▶ _Assignment A_
Can you copy the passage from the article on Arab monitors in Syria that begins at the words "DAMASCUS- A first" and stops after "release of detainees."?
▶ _Assignment B_
Can you rewrite the listing from its first line through the line that has "обеспечивают надежный, безопасный", putting "Bilbao" in place of "Madrid" and changing nothing else? Give only those lines.

▶ _Exercise text_

# # # # #

Arab monitors arrive in Syria amid more bloodshed



DAMASCUS- A first team of Arab League monitors landed in Syria late Monday to monitor a deal to end nine months of deadly violence, as 30 people died in gunfire in and near the besieged central city of Homs.
The mission is part of an Arab plan endorsed by Syria on November 2 that calls for the withdrawal of security forces from towns and residential districts, a halt to violence against civilians and the release of detainees.
Since signing the deal, President Bashar al-Assad's regime has been accused of intensifying its crackdown, which has showed no signs of abating since it erupted in March and which the UN estimates has killed more than 5,000 people.



Arab monitors arrive in Syria amid more bloodshed
The private Dunya television channel, which is close to Assad's regime, said: "A delegation of 50 observers arrived on Monday evening in Damascus", adding that 10 team members were Egyptian.

# # # # #

Saved entries:

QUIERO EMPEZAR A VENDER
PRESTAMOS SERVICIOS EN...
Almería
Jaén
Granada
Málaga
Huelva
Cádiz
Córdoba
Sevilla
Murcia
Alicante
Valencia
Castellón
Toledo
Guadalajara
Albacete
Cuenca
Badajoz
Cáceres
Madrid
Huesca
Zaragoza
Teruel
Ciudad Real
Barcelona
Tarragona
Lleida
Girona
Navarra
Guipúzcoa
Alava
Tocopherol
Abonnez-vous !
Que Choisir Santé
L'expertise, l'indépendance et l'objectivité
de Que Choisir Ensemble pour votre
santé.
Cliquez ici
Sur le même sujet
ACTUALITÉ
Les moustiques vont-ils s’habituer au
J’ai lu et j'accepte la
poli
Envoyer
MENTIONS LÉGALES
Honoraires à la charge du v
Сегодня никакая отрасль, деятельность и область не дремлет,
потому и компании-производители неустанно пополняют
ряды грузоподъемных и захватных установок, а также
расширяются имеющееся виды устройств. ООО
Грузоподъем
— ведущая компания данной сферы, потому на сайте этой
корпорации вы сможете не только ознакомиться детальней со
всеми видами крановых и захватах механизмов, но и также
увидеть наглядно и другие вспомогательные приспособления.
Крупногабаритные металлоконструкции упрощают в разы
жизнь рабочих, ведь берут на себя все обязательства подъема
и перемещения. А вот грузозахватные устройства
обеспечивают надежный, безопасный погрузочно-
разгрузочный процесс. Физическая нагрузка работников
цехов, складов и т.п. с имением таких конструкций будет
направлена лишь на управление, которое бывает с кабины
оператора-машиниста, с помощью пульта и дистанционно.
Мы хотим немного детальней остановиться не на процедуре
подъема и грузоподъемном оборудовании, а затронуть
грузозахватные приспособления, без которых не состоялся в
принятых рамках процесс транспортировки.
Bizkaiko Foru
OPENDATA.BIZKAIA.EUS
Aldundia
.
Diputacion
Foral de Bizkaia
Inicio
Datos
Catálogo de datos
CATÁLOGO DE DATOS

# # # # #

▶ _Exercise solution A_
DAMASCUS- A first team of Arab League monitors landed in Syria late Monday to monitor a deal to end nine months of deadly violence, as 30 people died in gunfire in and near the besieged central city of Homs.
The mission is part of an Arab plan endorsed by Syria on November 2 that calls for the withdrawal of security forces from towns and residential districts, a halt to violence against civilians and the release of detainees.

▶ _Exercise solution B_
QUIERO EMPEZAR A VENDER
PRESTAMOS SERVICIOS EN...
Almería
Jaén
Granada
Málaga
Huelva
Cádiz
Córdoba
Sevilla
Murcia
Alicante
Valencia
Castellón
Toledo
Guadalajara
Albacete
Cuenca
Badajoz
Cáceres
Bilbao
Huesca
Zaragoza
Teruel
Ciudad Real
Barcelona
Tarragona
Lleida
Girona
Navarra
Guipúzcoa
Alava
Tocopherol
Abonnez-vous !
Que Choisir Santé
L'expertise, l'indépendance et l'objectivité
de Que Choisir Ensemble pour votre
santé.
Cliquez ici
Sur le même sujet
ACTUALITÉ
Les moustiques vont-ils s’habituer au
J’ai lu et j'accepte la
poli
Envoyer
MENTIONS LÉGALES
Honoraires à la charge du v
Сегодня никакая отрасль, деятельность и область не дремлет,
потому и компании-производители неустанно пополняют
ряды грузоподъемных и захватных установок, а также
расширяются имеющееся виды устройств. ООО
Грузоподъем
— ведущая компания данной сферы, потому на сайте этой
корпорации вы сможете не только ознакомиться детальней со
всеми видами крановых и захватах механизмов, но и также
увидеть наглядно и другие вспомогательные приспособления.
Крупногабаритные металлоконструкции упрощают в разы
жизнь рабочих, ведь берут на себя все обязательства подъема
и перемещения. А вот грузозахватные устройства
обеспечивают надежный, безопасный погрузочно-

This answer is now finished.